His challenger Jeremy Hunt was wide-eyed – perhaps a little too wide-eyed – and energised. But he’ll always look meek next to Boris. Hunt was better on the detail and less evasive – not a hard-won battle however. His plan to deliver Brexit was more fleshed out than Johnson’s, but neither has much of a legitimate leg to stand on. And even if Jeremy “I’m an entrepreneur” Hunt had managed to land any serious blows to Boris – which he didn’t – it wouldn’t have mattered anyway. Boris can play as hard and fast with the policy detail as he wants, he still remains the firm favourite with those who get the final say.
Both candidates stood in front of a studio audience of 200 people, on what appeared to be the set of The Chase. They were grilled, held to account, and kept on the straight and narrow by a fierce Julie Etchingham. But even someone adopting such a no-nonsense approach to the squabbling couldn’t contain the nation’s foremost peddler of bluster from doing his thing. Both Etchingham and Hunt repeatedly tried to pin Boris down for a straight answer – on Sir Kim Darroch’s tenure as British Ambassador to the States, on whether he’ll resign as prime minister if he doesn’t take the UK out of the EU by 31st October, and on whether proroguing parliament was still on the cards.
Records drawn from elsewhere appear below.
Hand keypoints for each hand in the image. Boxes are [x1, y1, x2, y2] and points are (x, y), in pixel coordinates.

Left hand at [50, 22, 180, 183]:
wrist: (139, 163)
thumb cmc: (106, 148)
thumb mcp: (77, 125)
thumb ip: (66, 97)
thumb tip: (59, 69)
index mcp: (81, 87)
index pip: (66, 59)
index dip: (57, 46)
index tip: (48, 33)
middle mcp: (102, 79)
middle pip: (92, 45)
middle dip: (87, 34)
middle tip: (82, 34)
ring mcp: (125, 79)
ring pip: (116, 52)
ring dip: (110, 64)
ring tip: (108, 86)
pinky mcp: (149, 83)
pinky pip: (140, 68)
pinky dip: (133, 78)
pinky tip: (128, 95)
To no avail. On whether Darroch would keep his job until the end of its term if he was prime minister, Boris Johnson failed to answer four times. But took the cue to witter about the special relationship and the FCO.
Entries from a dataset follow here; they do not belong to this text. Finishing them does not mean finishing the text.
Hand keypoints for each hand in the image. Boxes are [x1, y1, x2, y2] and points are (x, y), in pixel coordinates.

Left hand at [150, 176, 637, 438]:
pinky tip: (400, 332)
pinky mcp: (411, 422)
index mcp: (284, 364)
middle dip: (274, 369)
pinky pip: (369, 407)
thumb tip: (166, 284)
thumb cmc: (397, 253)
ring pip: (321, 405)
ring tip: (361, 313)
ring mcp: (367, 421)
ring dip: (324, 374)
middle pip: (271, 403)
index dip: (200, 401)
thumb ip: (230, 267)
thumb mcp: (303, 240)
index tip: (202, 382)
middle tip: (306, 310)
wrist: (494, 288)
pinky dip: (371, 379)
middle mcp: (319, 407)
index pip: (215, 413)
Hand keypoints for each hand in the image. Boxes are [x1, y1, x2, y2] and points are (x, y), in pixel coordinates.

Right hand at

Despite deftly pinning down Boris on his failure to answer questions, and methodically trotting out his pre-prepared but effective lines of attack, Hunt was left in Boris’s wake. Looking last night more Dragon’s Den hopeful than prime minister material, Hunt couldn’t beat Boris with directness (he often provided simple yes-no answers to Etchingham’s questions). Boris was right to chastise Hunt for his managerial style, and Hunt was left by the end desperately trying to match Boris’s verve in the hopes for a smattering of applause from the audience.
But Hunt made it out in one piece – Managerial? Yes. Evasive? No. Passable Statesman? Almost.
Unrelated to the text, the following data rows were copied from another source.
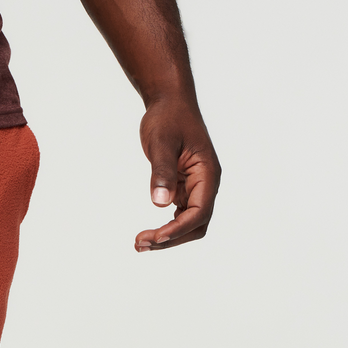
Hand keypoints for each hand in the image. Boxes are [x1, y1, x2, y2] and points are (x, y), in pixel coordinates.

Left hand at [134, 97, 220, 251]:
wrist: (169, 102)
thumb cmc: (168, 117)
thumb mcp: (162, 142)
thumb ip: (162, 171)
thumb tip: (160, 202)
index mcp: (208, 173)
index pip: (200, 212)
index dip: (178, 229)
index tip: (155, 237)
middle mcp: (206, 184)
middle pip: (196, 225)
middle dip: (171, 239)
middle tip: (140, 244)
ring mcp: (196, 188)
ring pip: (188, 224)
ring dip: (167, 238)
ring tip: (139, 244)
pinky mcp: (184, 189)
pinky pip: (179, 216)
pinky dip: (164, 229)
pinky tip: (147, 235)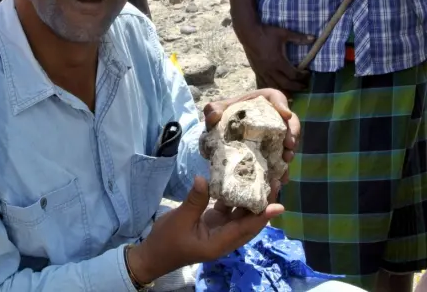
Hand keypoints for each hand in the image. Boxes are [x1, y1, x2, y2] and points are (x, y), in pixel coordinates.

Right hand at [127, 176, 283, 283]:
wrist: (153, 254)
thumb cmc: (166, 241)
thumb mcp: (179, 220)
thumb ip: (195, 201)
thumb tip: (204, 179)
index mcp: (219, 243)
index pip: (246, 228)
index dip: (263, 216)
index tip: (279, 205)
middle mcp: (224, 239)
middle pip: (250, 223)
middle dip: (264, 206)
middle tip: (275, 185)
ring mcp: (219, 231)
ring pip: (241, 217)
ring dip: (251, 201)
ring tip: (262, 181)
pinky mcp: (212, 224)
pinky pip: (229, 212)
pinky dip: (234, 199)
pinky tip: (237, 183)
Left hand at [199, 88, 299, 183]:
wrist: (223, 132)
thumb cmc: (224, 116)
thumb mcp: (217, 110)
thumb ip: (213, 109)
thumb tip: (213, 116)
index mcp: (262, 102)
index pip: (276, 98)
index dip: (282, 105)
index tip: (285, 114)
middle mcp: (274, 117)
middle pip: (290, 122)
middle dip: (292, 133)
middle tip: (289, 145)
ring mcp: (277, 135)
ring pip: (290, 142)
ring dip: (290, 152)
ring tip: (286, 161)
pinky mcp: (275, 151)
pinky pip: (283, 159)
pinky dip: (283, 168)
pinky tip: (281, 178)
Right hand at [240, 24, 313, 93]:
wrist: (248, 33)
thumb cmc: (266, 33)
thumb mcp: (284, 33)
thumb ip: (299, 38)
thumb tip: (314, 38)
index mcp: (278, 61)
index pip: (293, 75)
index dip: (302, 76)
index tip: (308, 74)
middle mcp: (270, 69)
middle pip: (285, 84)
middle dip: (296, 87)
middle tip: (304, 87)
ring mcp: (262, 71)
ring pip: (274, 86)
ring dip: (284, 91)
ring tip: (293, 94)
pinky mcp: (256, 70)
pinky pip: (264, 83)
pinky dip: (271, 88)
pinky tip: (276, 90)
Throughout, Boris dodged, prevaricated and evaded while relying on his most consistent message – “believe in Britain”, we need more “optimism.” Hunt was right to think – and point out – that this attitude isn’t sufficient to get Brexit done, but he ought to be aware that repeatedly accusing Boris of being “an optimism-peddler” isn’t quite the blistering attack he might think.
Unedifying, and unencouraging. Who would have thought?